Cypress SemiconductorのS27KS0641DPBHI020 8MB x 8 HyperRAMメモリは、STM32L4R9データメモリを拡張できるセルフリフレッシュDRAMです。最大64の16ビットワードで構成されるラップバーストアクセスをサポートしています。S27KS0641 HyperRAMも最大333MB/秒の連続読み出しレートをサポートしており、STM32L4R9によって最大120MB/秒で読み出すことができます。
HyperBusメモリとのインターフェース接続
STM32L4R9には2個のHyperBus互換ポートがあり、それぞれ個別にHyperRAMとHyperFlashの外部メモリデバイスにインターフェース接続できます(図2)。RESET#信号はオプションであり、この図には示されていません。CypressのHyperFlashとHyperRAMの両方を使用することで、プリント基板のサイズや設計の複雑さに関する影響を最小限に抑えて、STM32L4R9の内部メモリを簡単に拡張できます。

図2:STM32L4R9には2個のHyperBus互換ポートがあり、それぞれ個別にHyperRAMとHyperFlashの外部メモリデバイスにインターフェース接続できる。(画像提供:STMicroelectronics)
レイアウトにとって最も重要な信号はDQ[0-7]とRWDSです。性能を最大限に発揮するためには、プリント基板上のマイクロコントローラとメモリの間でこれらの信号の距離をできるだけ短くする必要があります。
差動クロック信号CKとCK#は、信号の長さに合わせて一定の距離を置いて隣接させる必要があります。可能であれば、EMIを最小限に抑えるためにCKとCK#をVSSガードトレースで保護します。インピーダンスミスマッチを最小限に抑えるには、プリント基板の最上位レイヤ上ですべての信号を引き出し、その下のレイヤに堅牢なVSSレイヤを使用します。
HyperBusを初めて使用する開発者には、プローブのテストポイントを追加することを推奨します。DQ[0-7]とRWDSについては、STM32L4R9マイクロコントローラとメモリデバイスの両方にテストポイントを設けます。STM32L4R9が書き込む際には、メモリデバイスに最も近いテストポイントに注目します。STM32L4R9が読み出す際には、STM32L4R9に最も近いテストポイントに注目します。CK、CK#、CSについては、メモリデバイスの近くにテストポイントを設けます。

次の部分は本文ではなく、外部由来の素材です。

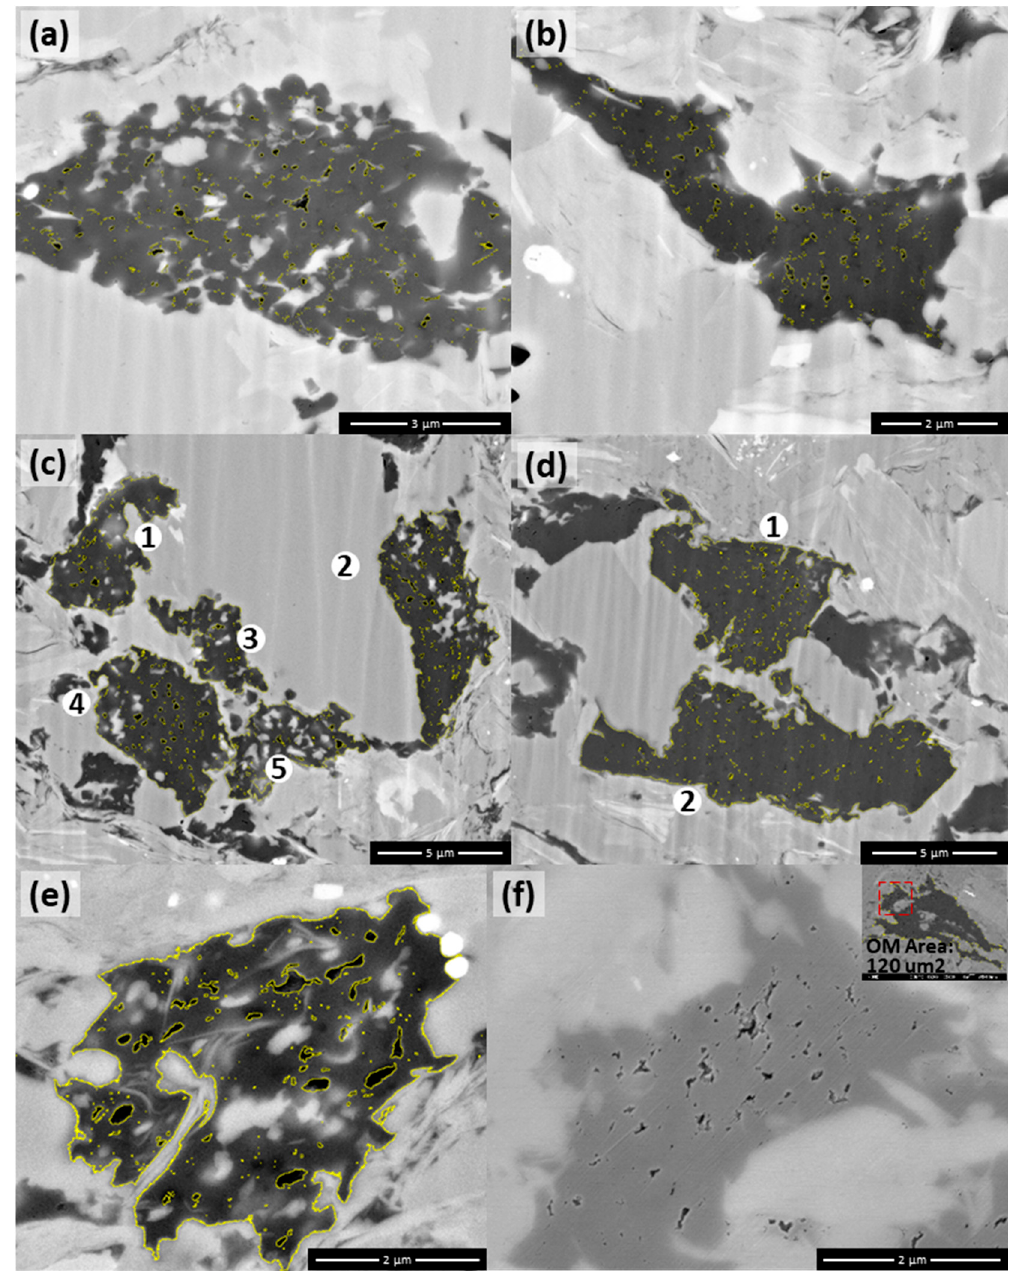
Figure 12. The typical examples of the second subtype of moderately to strongly deformed pyrobitumen (OM V) from Longmaxi-Wufeng Shale, Sichuan Basin. ( a ) SEM image JY8S-3-13 (well ID-sample no.-image no.); ( b ) SEM image JY8S-3-24; ( c ) SEM image JY8S-3-30; ( d ) SEM image JY8S-5-29; ( e ) SEM image JY8S-10-06; and ( f ) SEM image JY1S-4-08. The boundary of OM-hosted pores was outlined by yellow color.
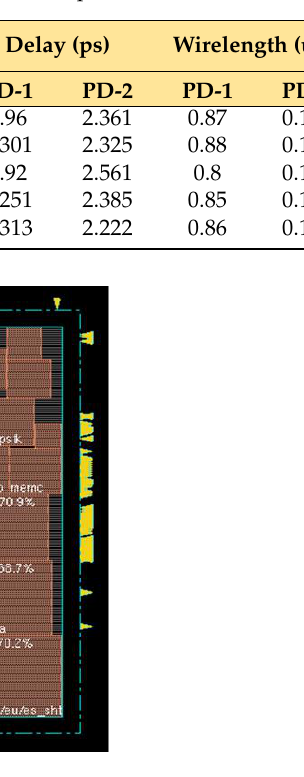
Figure 3. Layout: After implementation of proposed early clock floorplanning in AES_CORE.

DDRインターフェースに関係するクロック周波数が高いため、STM32L4R9とメモリデバイスに対する電圧供給をできるだけクリーンにすることが重要です。電源にノイズが多いと信号タイミングが影響を受けてバス転送エラーが発生する可能性があるため、デカップリングコンデンサの使用を推奨します。HyperBusメモリデバイスには、I/Oピン用に別個の電源とグラウンドがあり、最上位レイヤまたは最下位レイヤで1µF(マイクロファラッド)と0.1µFのコンデンサをI/O電源VCCQを追加する必要があります。
HyperBusに対するファームウェアのアクセス
HyperBusメモリデバイスには、デバイスのオプションやタイミングを設定するのに使用されるオンチップレジスタがあります。HyperBusでは、これらをコンフィギュレーションレジスタ(CR)と呼びます。すべてのHyperRAMデバイスには内部CRが搭載されており、特定の動作特性を設定できます。HyperRAM S27KS0641の場合、低電力モード、ラップバースト長、ラップバーストタイプ、R/Wタイミングパラメータ、外部8ビットデータバス上の出力駆動電流をファームウェアで設定できます。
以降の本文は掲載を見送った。